### WHAT YOU SHOULD DO
From the records below, copy each line in which the string "middle" occurs.

___ MATERIAL SHOWN ___

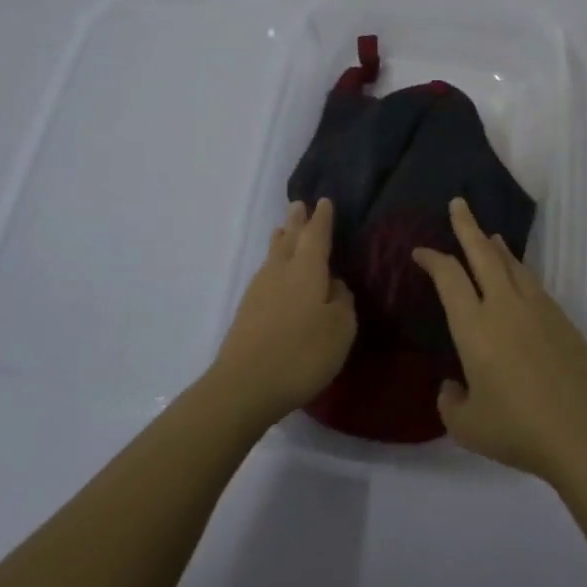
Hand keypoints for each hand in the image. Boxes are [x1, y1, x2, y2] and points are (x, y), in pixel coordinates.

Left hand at [212, 199, 356, 424]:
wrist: (245, 385)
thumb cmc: (302, 352)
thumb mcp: (340, 328)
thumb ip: (342, 300)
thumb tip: (333, 284)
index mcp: (307, 268)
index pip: (317, 234)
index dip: (322, 219)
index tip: (324, 202)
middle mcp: (280, 271)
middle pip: (289, 238)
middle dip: (297, 222)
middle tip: (299, 205)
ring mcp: (259, 290)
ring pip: (273, 255)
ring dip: (281, 240)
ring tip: (284, 230)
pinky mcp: (247, 310)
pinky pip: (265, 273)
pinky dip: (274, 264)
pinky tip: (275, 273)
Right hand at [413, 198, 586, 485]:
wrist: (584, 433)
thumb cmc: (518, 429)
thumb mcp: (467, 427)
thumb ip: (450, 401)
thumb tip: (453, 385)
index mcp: (474, 327)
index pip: (449, 278)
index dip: (432, 259)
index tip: (420, 251)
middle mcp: (504, 307)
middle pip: (482, 254)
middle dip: (467, 226)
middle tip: (458, 204)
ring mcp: (537, 309)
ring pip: (512, 264)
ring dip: (495, 246)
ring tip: (488, 235)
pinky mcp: (562, 319)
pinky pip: (532, 283)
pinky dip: (518, 270)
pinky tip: (518, 278)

___

### RESPONSE BOX
middle mcp: (280, 271)
middle pip: (289, 238)
middle dip: (297, 222)
middle tip: (299, 205)
middle mcp: (504, 307)
middle pip: (482, 254)
middle dip: (467, 226)
middle tip: (458, 204)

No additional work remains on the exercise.